Поток цвета: джазовое фортепиано Николая Капустина | Джазист | Тексты

Поток цвета:
джазовое фортепиано
Николая Капустина

Год назад, 2 июля 2020-го, ушел из жизни джазовый пианист и композитор Николай Капустин. Его самобытной музыке до сих пор иногда непросто найти путь к сердцам слушателей. Для любителей академической музыки она слишком джазовая, свободная, ритмическая. Для любителей джаза, напротив, слишком выверенная и прохладная. В ней практически отсутствует специфический для джаза грув. Ее регулярное, собранное дыхание заставляет скорее вспомнить о классическом романтическом фортепианном наследии, чем об импровизациях Арта Тэйтума, Оскара Питерсона или Кита Джарретта. А еще на память приходят ранние попытки синтеза академической традиции и джаза — сочинения Джорджа Гершвина, Дариюса Мийо и Мориса Равеля.

Творчество Капустина — это сплав ритмических метаморфоз, гармонического многоцветия и поразительного богатства деталей. К джазовому фортепиано Капустин подходит в первую очередь как композитор, а не как импровизатор: он выписывает музыку в нотах, создает ее рефлексивно, а не в моменте. Неслучайно за его произведения часто берутся ведущие пианисты-виртуозы из академических кругов. В частности, Капустина любит известнейший канадский пианист Марк-Андре Амлен, который много внимания уделяет популяризации не самой известной музыки — от Кайхосру Сорабджи до Шарля-Валантена Алькана. 

Одна из важнейших заслуг Капустина в том, что он с убедительностью доказал: джазовый пианизм во всем богатстве его приемов, оттенков и нюансов поддается фиксации на бумаге, в партитуре. Безусловно, письменный характер этой музыки сказывается на ее внутреннем устройстве. Композиторская музыка допускает способность автора занять дистанцию по отношению к материалу, а значит, позволяет более тонко работать с мелкими деталями, проводить более длинные линии, создавать более сложные формы и многослойные текстуры, чем это часто доступно импровизатору — или, по крайней мере, делать это сознательно, с полным контролем над материалом.

• **Исходные данные**
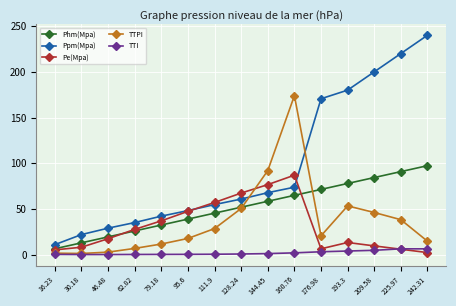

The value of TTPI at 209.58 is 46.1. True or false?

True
--
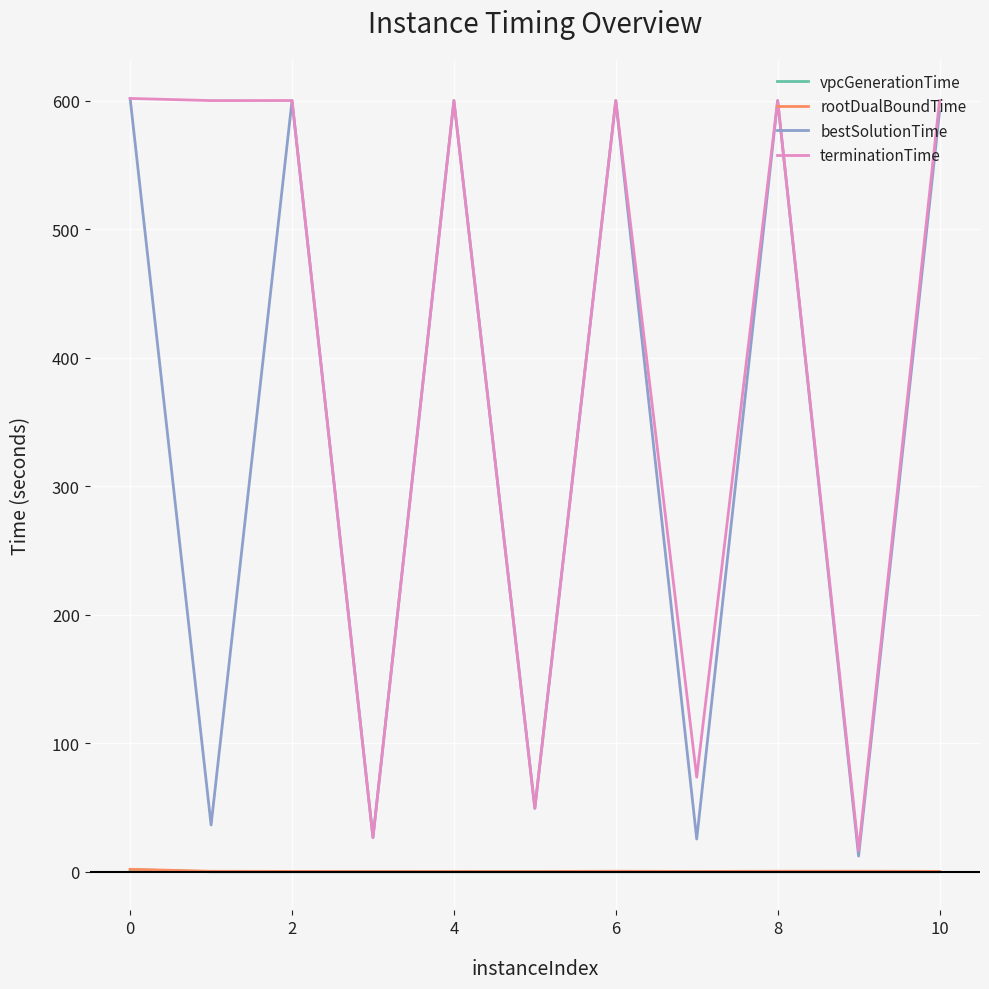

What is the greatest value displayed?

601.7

• **Задания**
• 1. Какой канадский пианист, согласно тексту о джазовом фортепиано Николая Капустина, любит музыку Капустина?
• 2. Продолжите текст о джазовом фортепиано Николая Капустина, начав сразу после его последнего предложения.

• **Ответы**
• 1. Марк-Андре Амлен.

• 2.
Впрочем, когда композиторская оптика со всей строгостью применяется к джазу, музыка рискует утратить свою живость и непосредственность. Письменно зафиксированный джаз иногда кажется манекеном или восковой фигурой по сравнению с музыкой, которую создает живой исполнитель здесь и сейчас. Тем не менее Николаю Капустину, особенно в поздних сочинениях, удается избежать этих подводных камней. Музыка его остается совершенно объективной, городской. Ее живость и суетливость деятельна и радостна. Она упрямая, быстрая, упругая; она сама — чистое стремление. Звучание ее — прозрачное, чистое, даже хрустальное; кажется, будто лучи солнца или неоновых вывесок играют на гранях бриллианта.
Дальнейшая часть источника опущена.